Germany and India are celebrating 60 years of diplomatic ties. A series of events have been organized to encourage cooperation in different areas such as technology, culture, ecological protection and business.
Robin Mallick was also in charge of the Dresden Film Festival in 2008
The theme of the Indo-German festival is "City Spaces," with a special focus on the "Mobile Space Metro Tour," a unique tour of seven Indian cities based on collaborative work between Indian and German partners.
Deutsche Welle: Why is this festival focusing on city spaces?
Robin Mallick: "Germany and India 2011-2012: Infinite Opportunities" is not just focusing on culture as the case was during the German festival in India, 2000-2001, but also on business, education, politics and science. We had some talks on a topic which would combine all these different themes, but which would be a specific and central topic for India and the major cities. That is why we arrived at city spaces – all the topics refer to urban development, challenges and improvements.
What exactly do you mean by city spaces?
Everything related to urban development, to challenges in the cities, to mobility – all topics which have to do with urban development in different categories. It also means exploring new spaces in cities, for example public spaces, because these have not been explored extensively, particularly for cultural projects. Some activities in the frame of our event will also happen in public spaces.
Do you think there is a lack of public spaces for such festivals in India?
No, not at all. There is a lot of public space. It’s just a matter of using it. The one thing is to make programs more accessible to as many people as possible and a public space of course would be the best option. On the other hand, there are many more options, for example, public art projects, open air concerts, cinema screenings, tours. Most of these are collaborative projects with Indian and German partners.
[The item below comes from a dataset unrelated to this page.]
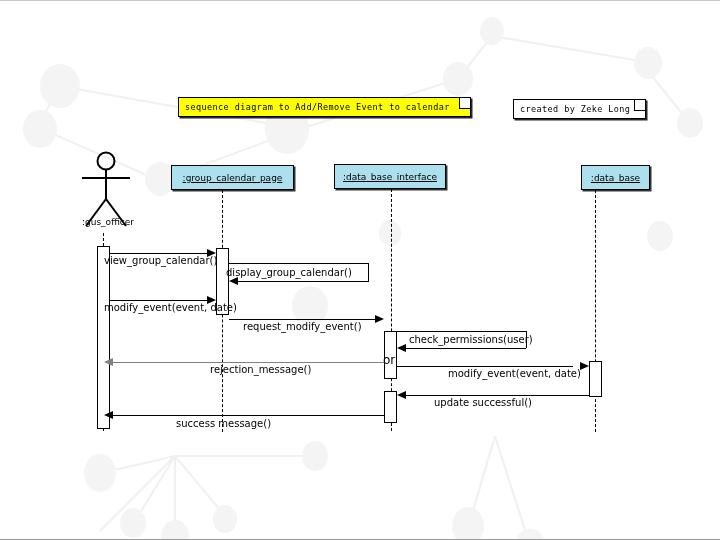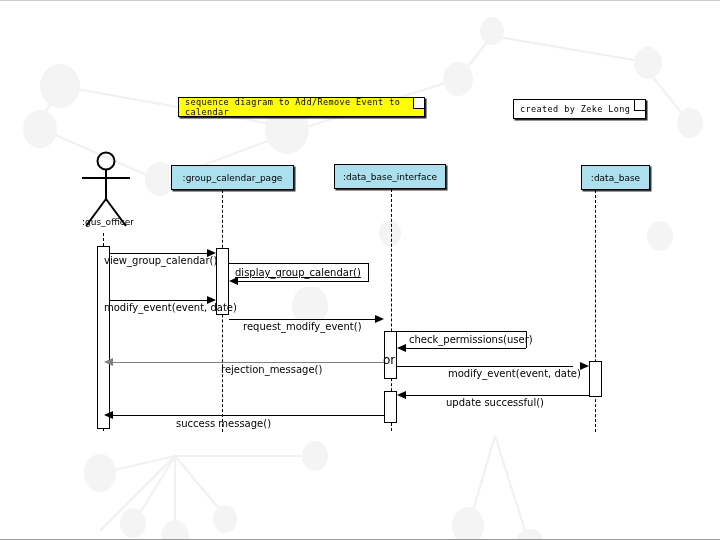"sequence diagram to Add/Remove Event" #note-title { width: 247px -> 293px }
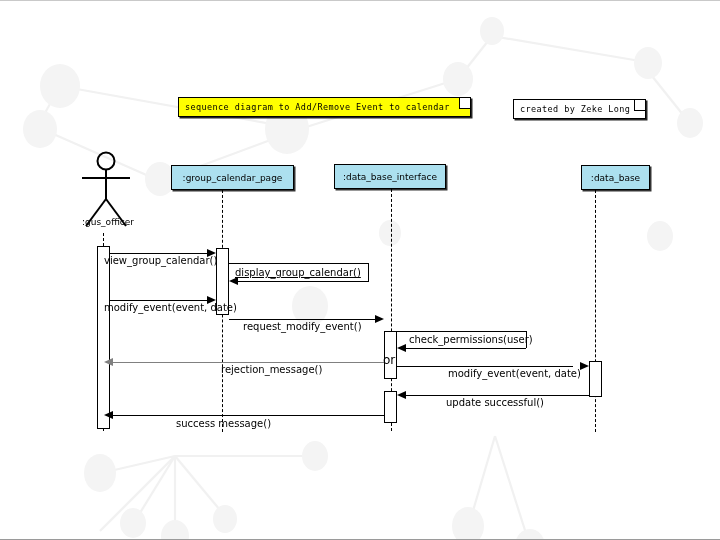":group_calendar_page" .lifeline-box span { text-decoration: none -> underline }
What do Germany and India aim to achieve from this partnership?
The aim is to find new and additional impulses for Indo-German friendship and cooperation in different fields and to introduce cooperation in fields which have not been explored.
Which fields do you think have not been explored?
Public art – that is not very common. One example is the project called the Yamuna-Elbe. Yamuna, as you may know is the river in Delhi and the Elbe is the dominant river in Hamburg. There are two curators, one based in Hamburg, one in Delhi and they have invited artists from both countries to create art – installations, sculptures or screenings – and to provide their perspective on and perceptions of the rivers and show their importance for the city. This will be in a new format and hopefully we can make new contacts, since there will be an exchange between people and institutions. We hope this will be a start for new collaboration in the years to come.
Which organizations are you collaborating with for the festival?
There are about 300 projects, so there are hundreds of different institutions and even more individuals. That really depends on the fields. We would like to encourage and introduce a broader spectrum of collaborations. Particularly in the fields of science, business and culture there has been a lot of cooperation for at least 50 years. But still, there are some aspects and some formats which deserve to be further explored.
Germany tends to be more interested in Indian civilization, its folklore and so on. Is this festival also looking at exploring commercial interests?
Like I said, there are different areas. So culture will be one, education will be one and politics another, as well as business, if you can say that business equals commercial activities. That is one part. Ecological cooperation is also one important aspect.
What, according to you, is the image of Germany in India and how do you think it is going to change after the festival?
I think the image as such is quite positive but it is focused around specific things like technology and cars. Then there are some individuals who are very well known, and many Indians have ideas about how a typical German may or may not be, about life, about beer, about Oktoberfest. I think there is a set of associations. Of course one aim would be to broaden the aspects that form the image and to have a larger variety, not only of one image, but lots of different images of contemporary Germany. Goethe-Institut is very happy to have Max Mueller as its name in India. He was and is an important person from the 19th century, and also in the 21st century there is a lot that India and Germany can jointly benefit from.
Robin Mallick is the Programmes Director for South Asia at the Goethe-Institut (Max Mueller Bhavan) in New Delhi and is coordinating the "Germany and India Infinite Opportunities 2011-2012" festival.